Preso no Recife nesta sexta-feira (13), por suspeita de tentar conseguir um passaporte português para o tenente-coronel Mauro Cid, o ex-ministro do Turismo Gilson Machado foi ouvido na superintendência da Polícia Federal, no bairro do Pina, na Zona Sul do Recife e negou envolvimento no caso.
Ao chegar no Instituto de Medicina Legal (IML), no bairro de Santo Amaro, para exame de corpo de delito, Machado disse à imprensa que entrou em contato com o consulado de Portugal no Recife para pedir um passaporte para o pai.
Após o exame, Machado foi levado para o Centro de Triagem e Observação Criminológica Professor Everardo Luna (Cotel), em Abreu e Lima, no Grande Recife, onde fica à disposição da Justiça. Ele está numa cela separada para garantir a integridade física dele.
O advogado de Machado, Célio Avelino, afirmou que não teve acesso ao processo e não sabe qual o motivo da prisão.
“A Polícia Federal recebeu, do ministro Alexandre de Moraes, um mandado de prisão preventiva, mas não disse os motivos da prisão. Ele prestou depoimento, esclareceu o que perguntaram a ele sobre se teria interferido para conseguir um passaporte para o tenente-coronel Mauro Cid. E ele disse que não. E é só isso que eu sei”, disse o advogado.
Mauro Cid
A defesa de Mauro Cid afirma que ele cumpre todas as medidas cautelares impostas pelo STF e nega que o tenente-coronel tenha pedido passaporte português ou que tenha planejado deixar o País.
Quem é Gilson Machado?
Machado ganhou destaque na política quando se aproximou do ex-presidente Jair Bolsonaro (PL), que o nomeou para assumir o Ministério do Turismo em 2020 após a demissão de Marcelo Álvaro Antônio (PSL).

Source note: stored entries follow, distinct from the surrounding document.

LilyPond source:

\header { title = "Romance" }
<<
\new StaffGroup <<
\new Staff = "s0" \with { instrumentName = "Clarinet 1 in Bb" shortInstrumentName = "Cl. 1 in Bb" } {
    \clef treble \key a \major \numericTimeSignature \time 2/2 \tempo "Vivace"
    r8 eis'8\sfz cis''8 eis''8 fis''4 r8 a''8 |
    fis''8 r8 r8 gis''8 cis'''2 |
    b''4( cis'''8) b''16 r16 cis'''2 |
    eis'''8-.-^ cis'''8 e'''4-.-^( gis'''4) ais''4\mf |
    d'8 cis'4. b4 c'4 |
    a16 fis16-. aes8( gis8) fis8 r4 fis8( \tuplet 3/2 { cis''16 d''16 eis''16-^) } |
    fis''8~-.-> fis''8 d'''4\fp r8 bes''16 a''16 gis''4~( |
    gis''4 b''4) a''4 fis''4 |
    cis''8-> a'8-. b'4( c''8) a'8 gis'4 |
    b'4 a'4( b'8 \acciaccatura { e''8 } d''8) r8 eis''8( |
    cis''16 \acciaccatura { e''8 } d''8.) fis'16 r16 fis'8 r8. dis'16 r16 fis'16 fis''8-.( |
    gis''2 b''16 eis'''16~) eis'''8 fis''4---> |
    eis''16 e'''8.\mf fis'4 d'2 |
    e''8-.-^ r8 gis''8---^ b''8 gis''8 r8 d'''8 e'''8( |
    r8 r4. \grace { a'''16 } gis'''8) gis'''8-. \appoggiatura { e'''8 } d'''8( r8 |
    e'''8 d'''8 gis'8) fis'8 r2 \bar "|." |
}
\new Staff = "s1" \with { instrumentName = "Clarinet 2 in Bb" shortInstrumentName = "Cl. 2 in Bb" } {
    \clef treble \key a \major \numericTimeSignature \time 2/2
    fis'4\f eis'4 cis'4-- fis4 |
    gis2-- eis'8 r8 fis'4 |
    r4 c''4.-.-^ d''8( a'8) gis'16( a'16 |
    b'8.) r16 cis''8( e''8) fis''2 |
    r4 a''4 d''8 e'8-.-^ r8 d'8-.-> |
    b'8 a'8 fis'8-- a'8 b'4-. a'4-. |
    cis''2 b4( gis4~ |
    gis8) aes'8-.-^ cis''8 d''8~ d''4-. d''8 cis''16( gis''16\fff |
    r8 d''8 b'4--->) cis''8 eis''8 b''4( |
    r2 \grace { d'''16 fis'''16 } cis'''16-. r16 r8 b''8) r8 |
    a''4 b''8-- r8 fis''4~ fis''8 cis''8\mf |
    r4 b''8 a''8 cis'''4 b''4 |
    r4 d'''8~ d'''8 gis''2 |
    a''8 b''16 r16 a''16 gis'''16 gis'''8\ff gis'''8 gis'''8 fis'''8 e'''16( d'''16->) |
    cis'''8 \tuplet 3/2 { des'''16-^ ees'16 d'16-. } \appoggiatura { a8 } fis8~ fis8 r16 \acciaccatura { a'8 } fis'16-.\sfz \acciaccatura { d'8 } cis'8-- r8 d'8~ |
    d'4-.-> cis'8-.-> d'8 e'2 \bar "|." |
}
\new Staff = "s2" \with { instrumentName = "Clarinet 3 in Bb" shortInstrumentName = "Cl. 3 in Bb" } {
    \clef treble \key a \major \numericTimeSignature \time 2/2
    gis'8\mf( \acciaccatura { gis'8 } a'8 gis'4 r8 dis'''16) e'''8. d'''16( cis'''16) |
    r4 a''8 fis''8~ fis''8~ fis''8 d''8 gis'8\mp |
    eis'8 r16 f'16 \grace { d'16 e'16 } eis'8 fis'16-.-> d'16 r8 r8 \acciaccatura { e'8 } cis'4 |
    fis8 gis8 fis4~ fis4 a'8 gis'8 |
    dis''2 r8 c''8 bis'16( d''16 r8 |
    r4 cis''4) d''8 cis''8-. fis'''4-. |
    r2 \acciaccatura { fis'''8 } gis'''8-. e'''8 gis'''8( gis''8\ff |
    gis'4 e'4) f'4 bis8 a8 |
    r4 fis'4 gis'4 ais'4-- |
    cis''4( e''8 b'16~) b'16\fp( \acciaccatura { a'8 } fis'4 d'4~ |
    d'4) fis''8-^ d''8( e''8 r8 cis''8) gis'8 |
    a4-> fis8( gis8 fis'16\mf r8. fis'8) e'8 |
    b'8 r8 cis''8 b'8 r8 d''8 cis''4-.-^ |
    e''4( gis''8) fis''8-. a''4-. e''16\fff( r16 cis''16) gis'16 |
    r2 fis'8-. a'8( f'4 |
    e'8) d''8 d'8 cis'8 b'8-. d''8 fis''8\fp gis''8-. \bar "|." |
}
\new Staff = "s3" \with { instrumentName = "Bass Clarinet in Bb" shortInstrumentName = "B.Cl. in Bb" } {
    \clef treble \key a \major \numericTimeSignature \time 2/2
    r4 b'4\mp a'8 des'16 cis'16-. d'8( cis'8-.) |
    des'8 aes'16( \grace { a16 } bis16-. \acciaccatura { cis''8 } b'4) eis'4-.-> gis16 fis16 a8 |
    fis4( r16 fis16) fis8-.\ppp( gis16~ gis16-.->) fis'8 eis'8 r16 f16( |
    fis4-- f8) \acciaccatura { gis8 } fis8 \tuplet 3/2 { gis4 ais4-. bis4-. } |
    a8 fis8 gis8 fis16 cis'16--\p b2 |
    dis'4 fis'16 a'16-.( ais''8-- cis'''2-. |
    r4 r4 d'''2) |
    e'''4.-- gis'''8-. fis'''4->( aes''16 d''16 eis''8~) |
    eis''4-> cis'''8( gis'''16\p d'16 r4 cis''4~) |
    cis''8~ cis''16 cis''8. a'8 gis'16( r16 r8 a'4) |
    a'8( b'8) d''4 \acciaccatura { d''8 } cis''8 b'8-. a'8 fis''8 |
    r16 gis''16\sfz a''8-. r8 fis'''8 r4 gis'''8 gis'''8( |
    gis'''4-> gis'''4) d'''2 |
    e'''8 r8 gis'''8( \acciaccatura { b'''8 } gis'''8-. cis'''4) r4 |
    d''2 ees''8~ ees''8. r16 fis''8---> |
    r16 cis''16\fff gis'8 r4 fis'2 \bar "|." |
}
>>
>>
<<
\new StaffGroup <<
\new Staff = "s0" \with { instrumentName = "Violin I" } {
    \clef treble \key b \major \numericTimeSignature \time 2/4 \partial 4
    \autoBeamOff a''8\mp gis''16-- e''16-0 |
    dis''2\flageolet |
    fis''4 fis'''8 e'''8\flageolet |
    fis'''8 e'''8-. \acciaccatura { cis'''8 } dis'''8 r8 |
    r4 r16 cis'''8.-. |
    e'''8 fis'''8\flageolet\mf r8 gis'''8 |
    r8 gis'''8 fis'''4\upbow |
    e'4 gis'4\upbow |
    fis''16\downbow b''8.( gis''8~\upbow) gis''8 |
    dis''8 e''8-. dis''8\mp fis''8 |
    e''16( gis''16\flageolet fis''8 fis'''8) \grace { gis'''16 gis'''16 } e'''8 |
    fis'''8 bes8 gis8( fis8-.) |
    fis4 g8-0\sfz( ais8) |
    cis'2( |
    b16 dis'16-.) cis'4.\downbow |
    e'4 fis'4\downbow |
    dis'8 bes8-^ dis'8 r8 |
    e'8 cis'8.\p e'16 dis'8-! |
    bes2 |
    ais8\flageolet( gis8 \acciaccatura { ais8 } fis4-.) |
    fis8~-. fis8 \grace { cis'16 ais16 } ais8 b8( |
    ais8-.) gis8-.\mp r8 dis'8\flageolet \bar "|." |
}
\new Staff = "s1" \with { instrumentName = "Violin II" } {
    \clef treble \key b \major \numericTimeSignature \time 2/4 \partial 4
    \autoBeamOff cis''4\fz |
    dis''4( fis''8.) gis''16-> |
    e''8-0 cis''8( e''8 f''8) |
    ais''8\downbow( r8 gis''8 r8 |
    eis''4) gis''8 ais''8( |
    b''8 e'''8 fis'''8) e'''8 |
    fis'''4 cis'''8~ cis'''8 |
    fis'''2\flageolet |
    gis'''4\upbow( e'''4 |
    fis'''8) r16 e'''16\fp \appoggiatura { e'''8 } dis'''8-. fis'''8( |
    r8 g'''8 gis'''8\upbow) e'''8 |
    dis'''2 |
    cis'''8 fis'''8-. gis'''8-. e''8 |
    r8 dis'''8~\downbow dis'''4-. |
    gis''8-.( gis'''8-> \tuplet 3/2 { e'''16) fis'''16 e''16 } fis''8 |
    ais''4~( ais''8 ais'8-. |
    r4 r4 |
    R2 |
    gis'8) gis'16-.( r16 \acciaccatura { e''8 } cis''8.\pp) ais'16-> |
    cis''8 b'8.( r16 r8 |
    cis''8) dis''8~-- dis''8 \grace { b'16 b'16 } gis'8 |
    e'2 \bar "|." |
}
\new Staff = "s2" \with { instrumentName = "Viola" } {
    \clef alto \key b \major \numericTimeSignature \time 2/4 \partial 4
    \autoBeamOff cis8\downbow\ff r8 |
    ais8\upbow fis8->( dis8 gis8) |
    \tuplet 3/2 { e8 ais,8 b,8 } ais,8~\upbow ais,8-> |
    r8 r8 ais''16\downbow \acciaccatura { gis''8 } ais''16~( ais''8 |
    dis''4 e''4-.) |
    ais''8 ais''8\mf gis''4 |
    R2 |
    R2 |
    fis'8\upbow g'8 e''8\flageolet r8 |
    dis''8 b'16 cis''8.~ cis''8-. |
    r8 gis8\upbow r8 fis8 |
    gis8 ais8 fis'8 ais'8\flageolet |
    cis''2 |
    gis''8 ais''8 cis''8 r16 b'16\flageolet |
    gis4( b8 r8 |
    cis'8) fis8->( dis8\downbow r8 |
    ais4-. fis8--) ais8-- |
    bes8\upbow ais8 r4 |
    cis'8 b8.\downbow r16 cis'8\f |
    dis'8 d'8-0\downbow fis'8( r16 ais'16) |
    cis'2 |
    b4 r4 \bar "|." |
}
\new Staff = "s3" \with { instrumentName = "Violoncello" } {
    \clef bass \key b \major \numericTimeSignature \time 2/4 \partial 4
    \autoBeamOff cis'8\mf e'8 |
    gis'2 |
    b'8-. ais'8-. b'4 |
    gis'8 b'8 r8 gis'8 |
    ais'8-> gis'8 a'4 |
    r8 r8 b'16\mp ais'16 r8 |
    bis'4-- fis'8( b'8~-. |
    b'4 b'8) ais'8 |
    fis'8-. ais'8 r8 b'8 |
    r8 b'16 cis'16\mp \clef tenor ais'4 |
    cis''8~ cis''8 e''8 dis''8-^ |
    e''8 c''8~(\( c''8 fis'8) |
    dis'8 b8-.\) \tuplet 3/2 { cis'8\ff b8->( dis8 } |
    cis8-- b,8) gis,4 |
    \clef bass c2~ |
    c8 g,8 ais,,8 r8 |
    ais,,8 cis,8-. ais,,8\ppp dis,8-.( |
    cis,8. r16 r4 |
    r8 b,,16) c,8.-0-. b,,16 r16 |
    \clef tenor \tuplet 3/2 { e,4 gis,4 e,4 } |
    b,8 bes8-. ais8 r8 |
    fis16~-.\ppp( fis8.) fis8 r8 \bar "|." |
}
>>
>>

Antes disso, Machado ficou conhecido por participar das lives semanais do ex-presidente durante o pico das mortes pela Covid-19 na pandemia, quando apareceu tocando sanfona.
Ele também foi presidente da Agência Brasileira de Promoção Internacional do Turismo (Embratur). O cargo teve início em maio de 2019, após rápida passagem pela secretaria de Ecoturismo e Cidadania Ambiental do ministério do Meio Ambiente.
Em março de 2022, deixou o ministério para poder concorrer a uma cadeira no Senado Federal pelo seu estado, Pernambuco, mas perdeu para Teresa Leitão (PT).
Na sequência, Bolsonaro o nomeou novamente para o cargo de diretor-presidente da Embratur, o qual teria um mandato de 4 anos, durante o terceiro governo do presidente Luiz Inácio Lula da Silva (PT).